Work task
Every line that contains "nước" must be located and copied from the data.

Data records
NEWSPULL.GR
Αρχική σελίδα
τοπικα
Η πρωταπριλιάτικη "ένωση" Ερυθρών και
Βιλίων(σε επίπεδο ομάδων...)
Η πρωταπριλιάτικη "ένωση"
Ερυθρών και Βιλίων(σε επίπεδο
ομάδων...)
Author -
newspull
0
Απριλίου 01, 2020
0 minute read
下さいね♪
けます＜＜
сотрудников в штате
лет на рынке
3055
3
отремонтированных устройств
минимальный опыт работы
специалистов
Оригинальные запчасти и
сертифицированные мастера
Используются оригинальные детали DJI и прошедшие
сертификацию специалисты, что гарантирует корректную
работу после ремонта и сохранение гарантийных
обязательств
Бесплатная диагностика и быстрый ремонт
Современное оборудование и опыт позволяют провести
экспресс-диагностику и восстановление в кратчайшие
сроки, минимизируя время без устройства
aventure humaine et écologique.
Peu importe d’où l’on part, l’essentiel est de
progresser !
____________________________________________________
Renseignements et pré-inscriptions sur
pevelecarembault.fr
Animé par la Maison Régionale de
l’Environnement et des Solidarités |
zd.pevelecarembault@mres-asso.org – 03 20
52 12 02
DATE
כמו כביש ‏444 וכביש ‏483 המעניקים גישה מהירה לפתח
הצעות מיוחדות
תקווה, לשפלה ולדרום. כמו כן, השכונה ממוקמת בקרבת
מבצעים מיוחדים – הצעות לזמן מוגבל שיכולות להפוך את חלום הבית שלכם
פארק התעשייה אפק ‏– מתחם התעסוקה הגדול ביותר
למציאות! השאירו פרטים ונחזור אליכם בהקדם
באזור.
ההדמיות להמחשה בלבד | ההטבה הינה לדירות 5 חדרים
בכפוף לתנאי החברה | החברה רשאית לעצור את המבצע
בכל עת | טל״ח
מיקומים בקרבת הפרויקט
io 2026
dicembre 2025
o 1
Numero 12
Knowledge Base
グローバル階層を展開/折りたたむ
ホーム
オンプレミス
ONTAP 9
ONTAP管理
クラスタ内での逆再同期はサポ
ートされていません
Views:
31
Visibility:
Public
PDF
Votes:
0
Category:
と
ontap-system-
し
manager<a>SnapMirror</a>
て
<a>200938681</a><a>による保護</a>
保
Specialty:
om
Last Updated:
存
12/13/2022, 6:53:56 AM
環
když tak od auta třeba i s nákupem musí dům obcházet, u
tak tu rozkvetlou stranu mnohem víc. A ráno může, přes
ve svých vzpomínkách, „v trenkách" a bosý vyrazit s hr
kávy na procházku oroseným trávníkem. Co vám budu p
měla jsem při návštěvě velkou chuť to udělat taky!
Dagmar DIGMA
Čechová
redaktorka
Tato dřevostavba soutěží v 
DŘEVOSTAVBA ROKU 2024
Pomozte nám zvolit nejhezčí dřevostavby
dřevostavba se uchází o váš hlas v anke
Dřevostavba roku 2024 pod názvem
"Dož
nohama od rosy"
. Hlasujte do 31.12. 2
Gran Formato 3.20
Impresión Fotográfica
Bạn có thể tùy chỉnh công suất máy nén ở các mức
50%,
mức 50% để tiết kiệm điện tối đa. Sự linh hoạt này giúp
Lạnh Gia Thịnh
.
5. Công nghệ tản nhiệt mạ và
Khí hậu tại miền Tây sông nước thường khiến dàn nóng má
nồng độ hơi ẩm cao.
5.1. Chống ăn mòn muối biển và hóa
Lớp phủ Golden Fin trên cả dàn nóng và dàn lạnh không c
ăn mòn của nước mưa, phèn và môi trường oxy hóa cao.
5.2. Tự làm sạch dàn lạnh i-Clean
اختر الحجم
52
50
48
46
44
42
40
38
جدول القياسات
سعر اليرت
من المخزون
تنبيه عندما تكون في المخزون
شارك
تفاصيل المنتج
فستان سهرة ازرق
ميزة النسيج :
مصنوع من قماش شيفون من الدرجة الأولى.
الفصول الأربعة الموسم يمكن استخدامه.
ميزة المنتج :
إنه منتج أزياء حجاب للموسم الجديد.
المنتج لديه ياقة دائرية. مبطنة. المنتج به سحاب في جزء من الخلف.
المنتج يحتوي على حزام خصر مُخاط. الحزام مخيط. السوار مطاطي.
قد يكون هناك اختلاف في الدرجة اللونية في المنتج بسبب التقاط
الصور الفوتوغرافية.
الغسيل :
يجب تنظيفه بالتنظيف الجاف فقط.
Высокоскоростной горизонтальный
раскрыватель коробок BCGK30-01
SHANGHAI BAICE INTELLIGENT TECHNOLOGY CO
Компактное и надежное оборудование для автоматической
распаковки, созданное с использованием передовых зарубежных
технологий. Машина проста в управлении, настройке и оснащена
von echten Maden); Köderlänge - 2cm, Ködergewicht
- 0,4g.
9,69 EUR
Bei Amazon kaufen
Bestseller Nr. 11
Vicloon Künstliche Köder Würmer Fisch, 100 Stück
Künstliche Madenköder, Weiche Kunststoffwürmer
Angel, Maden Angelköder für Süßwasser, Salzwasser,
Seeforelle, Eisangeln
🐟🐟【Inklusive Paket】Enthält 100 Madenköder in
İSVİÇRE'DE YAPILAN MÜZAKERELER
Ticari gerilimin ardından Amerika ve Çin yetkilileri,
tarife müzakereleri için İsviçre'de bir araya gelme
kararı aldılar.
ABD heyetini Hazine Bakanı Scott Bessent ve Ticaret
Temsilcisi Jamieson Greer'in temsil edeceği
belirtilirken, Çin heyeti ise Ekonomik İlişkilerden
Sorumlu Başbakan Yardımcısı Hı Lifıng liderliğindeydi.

Response area
Khí hậu tại miền Tây sông nước thường khiến dàn nóng má
ăn mòn của nước mưa, phèn và môi trường oxy hóa cao.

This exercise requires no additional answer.